Their 1969 debut album "Kick Out the Jams" was a watershed combination of confrontational clarion calls and thrashing guitar that laid the foundation for punk rock to come.
Known for their edgy performances — the band would often appear onstage toting rifles — the MC5 recorded "Kick Out the Jams" live at a pair of shows at Detroit's Grande Ballroom. The title track's rallying "Kick out the jams, motherfuckers!" was edited on some album copies and a single released to radio with an overdub of "brothers and sisters."
The band made two more records — 1970's "Back in the USA" (produced by Springsteen svengali to-be Jon Landau) and 1971's "High Time" — that would further influence the sounds of the decade's punk and hard rock bands. But the MC5 never topped the charts, and the band fell apart, riven by drug use and creative conflicts.
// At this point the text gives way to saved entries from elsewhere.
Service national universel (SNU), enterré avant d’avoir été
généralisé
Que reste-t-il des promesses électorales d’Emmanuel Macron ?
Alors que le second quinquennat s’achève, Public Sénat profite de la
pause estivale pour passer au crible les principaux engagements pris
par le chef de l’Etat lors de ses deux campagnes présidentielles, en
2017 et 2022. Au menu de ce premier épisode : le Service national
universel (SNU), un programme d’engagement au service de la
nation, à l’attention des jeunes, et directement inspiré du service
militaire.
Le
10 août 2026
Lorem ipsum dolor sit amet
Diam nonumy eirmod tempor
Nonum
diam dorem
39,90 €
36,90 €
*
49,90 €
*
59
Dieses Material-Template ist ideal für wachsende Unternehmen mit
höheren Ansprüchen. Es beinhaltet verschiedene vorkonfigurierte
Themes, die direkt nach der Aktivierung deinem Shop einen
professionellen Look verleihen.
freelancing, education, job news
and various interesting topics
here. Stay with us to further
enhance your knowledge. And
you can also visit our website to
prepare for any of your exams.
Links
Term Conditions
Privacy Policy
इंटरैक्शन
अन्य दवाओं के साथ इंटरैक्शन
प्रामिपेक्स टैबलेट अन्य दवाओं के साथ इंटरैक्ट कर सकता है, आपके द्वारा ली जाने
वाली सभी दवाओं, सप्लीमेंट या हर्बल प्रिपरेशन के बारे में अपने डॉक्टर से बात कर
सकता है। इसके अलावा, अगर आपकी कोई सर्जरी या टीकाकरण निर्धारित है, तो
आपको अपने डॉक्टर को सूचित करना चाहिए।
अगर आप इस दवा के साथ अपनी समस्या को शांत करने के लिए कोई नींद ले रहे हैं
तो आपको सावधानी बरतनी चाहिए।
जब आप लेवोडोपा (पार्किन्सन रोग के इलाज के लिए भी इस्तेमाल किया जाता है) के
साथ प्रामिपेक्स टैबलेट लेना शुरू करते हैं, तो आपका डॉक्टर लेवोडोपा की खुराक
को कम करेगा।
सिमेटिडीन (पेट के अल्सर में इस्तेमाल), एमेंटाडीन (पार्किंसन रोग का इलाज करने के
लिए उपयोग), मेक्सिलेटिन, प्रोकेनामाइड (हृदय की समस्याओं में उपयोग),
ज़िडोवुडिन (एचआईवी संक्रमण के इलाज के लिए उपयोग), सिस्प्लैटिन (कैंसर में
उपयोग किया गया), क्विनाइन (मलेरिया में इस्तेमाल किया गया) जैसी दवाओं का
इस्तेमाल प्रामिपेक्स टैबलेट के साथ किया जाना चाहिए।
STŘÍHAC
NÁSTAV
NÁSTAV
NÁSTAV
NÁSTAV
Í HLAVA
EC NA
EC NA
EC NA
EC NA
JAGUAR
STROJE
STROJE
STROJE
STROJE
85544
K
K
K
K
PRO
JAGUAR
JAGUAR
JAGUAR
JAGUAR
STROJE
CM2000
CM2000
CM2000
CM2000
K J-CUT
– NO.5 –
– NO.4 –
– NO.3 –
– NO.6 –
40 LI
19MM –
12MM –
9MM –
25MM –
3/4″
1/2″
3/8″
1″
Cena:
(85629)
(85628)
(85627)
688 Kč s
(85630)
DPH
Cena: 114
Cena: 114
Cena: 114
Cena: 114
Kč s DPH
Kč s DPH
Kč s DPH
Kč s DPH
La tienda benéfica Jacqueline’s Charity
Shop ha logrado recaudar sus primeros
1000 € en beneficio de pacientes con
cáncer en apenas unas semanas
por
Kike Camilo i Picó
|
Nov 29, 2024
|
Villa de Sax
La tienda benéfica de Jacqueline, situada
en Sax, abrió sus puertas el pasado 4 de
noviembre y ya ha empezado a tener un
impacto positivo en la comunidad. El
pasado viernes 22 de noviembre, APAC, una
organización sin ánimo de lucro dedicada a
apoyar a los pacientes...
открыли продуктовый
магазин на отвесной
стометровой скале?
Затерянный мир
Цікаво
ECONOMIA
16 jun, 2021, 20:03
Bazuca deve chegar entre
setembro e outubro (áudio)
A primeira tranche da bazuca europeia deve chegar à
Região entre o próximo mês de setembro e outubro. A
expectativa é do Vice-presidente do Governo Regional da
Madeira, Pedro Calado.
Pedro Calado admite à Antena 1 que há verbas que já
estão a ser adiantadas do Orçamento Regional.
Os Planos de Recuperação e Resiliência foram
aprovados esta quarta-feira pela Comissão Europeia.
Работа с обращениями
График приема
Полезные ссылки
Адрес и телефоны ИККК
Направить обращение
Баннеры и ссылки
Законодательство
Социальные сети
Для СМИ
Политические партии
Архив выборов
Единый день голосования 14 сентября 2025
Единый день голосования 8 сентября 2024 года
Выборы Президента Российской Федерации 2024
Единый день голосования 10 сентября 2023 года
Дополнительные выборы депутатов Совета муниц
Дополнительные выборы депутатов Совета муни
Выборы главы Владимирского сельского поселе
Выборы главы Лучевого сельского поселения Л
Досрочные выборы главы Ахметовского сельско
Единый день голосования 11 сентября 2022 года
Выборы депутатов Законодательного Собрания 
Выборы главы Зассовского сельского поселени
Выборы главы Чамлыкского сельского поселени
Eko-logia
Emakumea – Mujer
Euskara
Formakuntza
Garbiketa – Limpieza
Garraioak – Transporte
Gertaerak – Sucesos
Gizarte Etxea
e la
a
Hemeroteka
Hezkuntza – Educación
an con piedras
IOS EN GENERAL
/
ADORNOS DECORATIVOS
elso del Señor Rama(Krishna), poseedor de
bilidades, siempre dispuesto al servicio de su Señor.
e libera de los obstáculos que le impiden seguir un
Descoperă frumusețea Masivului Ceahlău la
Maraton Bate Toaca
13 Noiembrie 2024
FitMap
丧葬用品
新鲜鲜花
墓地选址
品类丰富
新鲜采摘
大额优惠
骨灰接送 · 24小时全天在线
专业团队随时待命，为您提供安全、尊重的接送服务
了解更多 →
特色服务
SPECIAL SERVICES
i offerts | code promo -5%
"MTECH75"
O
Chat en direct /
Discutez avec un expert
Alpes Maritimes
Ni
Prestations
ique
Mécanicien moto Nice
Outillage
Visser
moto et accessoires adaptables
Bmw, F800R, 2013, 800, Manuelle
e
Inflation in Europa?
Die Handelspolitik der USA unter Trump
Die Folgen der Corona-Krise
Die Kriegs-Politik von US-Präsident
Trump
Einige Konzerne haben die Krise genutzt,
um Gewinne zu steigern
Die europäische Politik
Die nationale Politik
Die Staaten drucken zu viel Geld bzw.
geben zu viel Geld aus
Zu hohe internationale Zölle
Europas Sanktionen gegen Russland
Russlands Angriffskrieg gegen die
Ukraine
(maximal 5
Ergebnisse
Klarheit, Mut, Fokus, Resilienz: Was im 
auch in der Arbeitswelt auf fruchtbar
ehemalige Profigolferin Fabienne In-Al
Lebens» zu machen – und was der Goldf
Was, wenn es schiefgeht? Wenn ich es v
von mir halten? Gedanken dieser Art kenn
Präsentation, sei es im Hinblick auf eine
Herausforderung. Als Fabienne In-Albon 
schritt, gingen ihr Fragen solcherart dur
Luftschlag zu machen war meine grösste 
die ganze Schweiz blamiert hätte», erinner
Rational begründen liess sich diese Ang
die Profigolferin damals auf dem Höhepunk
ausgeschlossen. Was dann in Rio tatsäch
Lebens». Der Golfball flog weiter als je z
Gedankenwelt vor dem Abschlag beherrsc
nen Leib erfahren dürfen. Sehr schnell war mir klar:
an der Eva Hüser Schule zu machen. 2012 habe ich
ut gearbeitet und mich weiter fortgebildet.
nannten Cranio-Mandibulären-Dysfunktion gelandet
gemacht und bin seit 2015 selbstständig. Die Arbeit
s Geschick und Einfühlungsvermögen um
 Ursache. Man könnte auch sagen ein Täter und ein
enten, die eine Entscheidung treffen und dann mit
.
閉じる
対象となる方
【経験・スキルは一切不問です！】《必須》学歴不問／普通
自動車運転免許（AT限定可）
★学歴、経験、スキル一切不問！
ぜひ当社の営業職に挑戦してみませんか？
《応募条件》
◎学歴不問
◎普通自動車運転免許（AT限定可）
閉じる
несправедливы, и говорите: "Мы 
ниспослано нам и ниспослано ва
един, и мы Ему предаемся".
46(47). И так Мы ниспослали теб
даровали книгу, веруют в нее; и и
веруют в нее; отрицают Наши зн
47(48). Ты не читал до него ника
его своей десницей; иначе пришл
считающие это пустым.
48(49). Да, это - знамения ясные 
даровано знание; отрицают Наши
Davis was pushed out of the group in 1972, and shortly after served a prison term for narcotics. After his release, he played with the Ann Arbor, Mich., noise band Destroy All Monsters through the mid-'80s.
In the mid-'90s, he joined Rick Hopkins and Luminarios after a move to Tucson.
Davis spent about a decade playing with the desert rock band, recording and touring Europe, where they are especially popular.
He then moved to California to focus on his artwork.
After a 2006 motorcycle crash in which he severely injured his back, Davis and his wife Angela founded a nonprofit organization to support music education in public schools.
Beyond his own painting, he collaborated with street artist Shepard Fairey and others.
He is survived by his wife, their three sons, and a daughter from a previous marriage.